For anyone whose fund makeup strays too far from the S&P 500, it’s been a brutal month. With only 37% of managers beating benchmarks in January, the group just suffered one of the worst starts to any year going back two decades, Bank of America Corp. data show.

Index funds remain the undisputed heavyweight champions of stocks in 2020, the best place to be amid a rally that has defied everything from virus panic to Middle East tumult. Through all the concerns, the S&P 500 never fell much more than 3%, and now sits just below a record.

The question of whether ETFs zombify the market, or in academic terms “contribute to the comovement of assets,” is a heavily researched topic in financial economics, with very little consensus on an answer. An August 2018 study by Federal Reserve staffers listed the verdict as “unclear” and evidence “mixed” as to whether inclusion in indexes was likely to raise a stock’s beta, a measure of systemic risk.

Realize, when comovement is studied, it’s usually not to see if the market has gotten less prone to shocks, but more. Indeed, any willingness passive investors have to sit tight during volatile periods is billed by the index industry as a good thing, evidence of maturity. Fund shops fell over themselves following the equity sell-off in late 2018 describing their clients’ steadfastness.

Either way, macroeconomic concerns have strengthened correlations between S&P 500 stocks at the fastest pace since the 2018 rout nearly ended the bull market. That companies are moving together in the middle of an earnings season, a time when stock pickers theoretically gain an edge, is even more disconcerting for those that have lagged behind.

“The trend is clearly moving toward passive, unless active management begins to show signs of picking up,” said Mark Heppenstall, chief investment officer at Penn Mutual Asset Management, which oversees $28 billion. “This isn’t going to help matters.”

Active managers aren’t doing themselves any favors with their picks. Perhaps sensing a turn was due, they came into the year with relatively light exposure to the high-flying technology firms that have ruled the bull market.

That was a poor decision. Five companies alone have accounted for 55% of the S&P 500’s returns year-to-date — Microsoft Corp., Apple Inc., Amazon.com Inc., Alphabet Inc., and Intel Corp. That’s come at the expense of stock pickers who had been waiting for their demise, with all except Google parent Alphabet making a list of mutual fund’s most unloved companies.

Doubling the pain is that while active managers’ most hated stocks have outperformed, their highest conviction calls have lagged. A Goldman Sachs basket of mutual fund’s most overweight positions has trailed the S&P 500 in five of the last six months, and a ratio of relative price appreciation versus their underweight peers fell to the lowest level since 2017.

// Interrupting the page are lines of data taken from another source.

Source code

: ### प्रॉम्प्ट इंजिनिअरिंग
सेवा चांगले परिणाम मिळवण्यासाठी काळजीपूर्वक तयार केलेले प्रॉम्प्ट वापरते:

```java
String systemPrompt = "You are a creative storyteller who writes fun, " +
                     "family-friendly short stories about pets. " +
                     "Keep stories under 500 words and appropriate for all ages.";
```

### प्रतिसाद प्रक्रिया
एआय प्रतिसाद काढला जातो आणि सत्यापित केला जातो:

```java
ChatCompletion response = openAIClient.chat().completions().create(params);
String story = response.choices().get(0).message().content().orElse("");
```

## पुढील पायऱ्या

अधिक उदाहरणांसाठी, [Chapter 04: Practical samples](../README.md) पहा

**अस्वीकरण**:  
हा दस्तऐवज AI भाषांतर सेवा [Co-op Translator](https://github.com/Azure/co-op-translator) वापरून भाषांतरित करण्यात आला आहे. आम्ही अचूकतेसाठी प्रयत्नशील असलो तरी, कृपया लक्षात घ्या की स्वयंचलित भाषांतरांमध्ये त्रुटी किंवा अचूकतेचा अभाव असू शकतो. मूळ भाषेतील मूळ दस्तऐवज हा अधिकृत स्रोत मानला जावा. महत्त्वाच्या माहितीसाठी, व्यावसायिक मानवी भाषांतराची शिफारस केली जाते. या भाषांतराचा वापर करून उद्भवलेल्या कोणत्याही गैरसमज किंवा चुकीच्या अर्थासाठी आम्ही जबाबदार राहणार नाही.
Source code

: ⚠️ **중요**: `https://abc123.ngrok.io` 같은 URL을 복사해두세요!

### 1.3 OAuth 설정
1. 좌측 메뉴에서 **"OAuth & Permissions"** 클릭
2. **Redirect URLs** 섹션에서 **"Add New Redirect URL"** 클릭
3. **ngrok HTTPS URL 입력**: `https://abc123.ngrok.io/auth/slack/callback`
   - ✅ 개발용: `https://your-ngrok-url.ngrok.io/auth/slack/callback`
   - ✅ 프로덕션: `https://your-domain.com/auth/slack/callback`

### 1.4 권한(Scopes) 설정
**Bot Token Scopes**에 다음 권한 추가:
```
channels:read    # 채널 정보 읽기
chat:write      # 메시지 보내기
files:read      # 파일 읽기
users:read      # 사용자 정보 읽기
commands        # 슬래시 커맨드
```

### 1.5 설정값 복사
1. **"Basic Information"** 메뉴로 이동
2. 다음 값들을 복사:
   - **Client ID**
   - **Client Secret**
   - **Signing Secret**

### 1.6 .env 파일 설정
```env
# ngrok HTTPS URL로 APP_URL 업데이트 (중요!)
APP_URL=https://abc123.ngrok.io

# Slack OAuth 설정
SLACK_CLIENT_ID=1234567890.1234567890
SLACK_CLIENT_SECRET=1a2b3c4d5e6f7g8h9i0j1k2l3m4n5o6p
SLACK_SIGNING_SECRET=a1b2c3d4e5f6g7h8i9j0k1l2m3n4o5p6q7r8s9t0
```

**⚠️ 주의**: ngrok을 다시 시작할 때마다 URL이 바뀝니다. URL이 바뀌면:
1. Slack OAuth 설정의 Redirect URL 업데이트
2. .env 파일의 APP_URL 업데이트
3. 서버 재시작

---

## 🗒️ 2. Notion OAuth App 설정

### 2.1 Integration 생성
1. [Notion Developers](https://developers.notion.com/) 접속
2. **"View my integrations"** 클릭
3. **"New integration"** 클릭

“There is a lot of scrambling to get into the names that have been leadership names, which many active investors had shunned,” said Liz Ann Sonders, chief investment strategist at Charles Schwab. “Professional managers are constantly under performance pressure on a monthly basis, on a quarterly basis. When you have such a straight shot up when momentum is as powerful as this, absolutely it raises the pressure.”

So what, then, are active managers to do when they’re already behind for the year? Chris Harvey, the head of equity strategy at Wells Fargo Securities, says go big or go home. By his measures, active managers remain positioned for the likes of Microsoft, Intel and Apple to underperform, and their track record picking stocks within the technology sector has been fickle despite the hours spent researching.

“The question for these PMs is: Are you confident the M.I.A. stocks will underperform in 2020? If so, then now is the time to materially increase these under-weightings,” Harvey wrote to clients this week. “If not, we advise benchmark weighting the names, forgetting what happened in 2019, and focusing attention elsewhere.”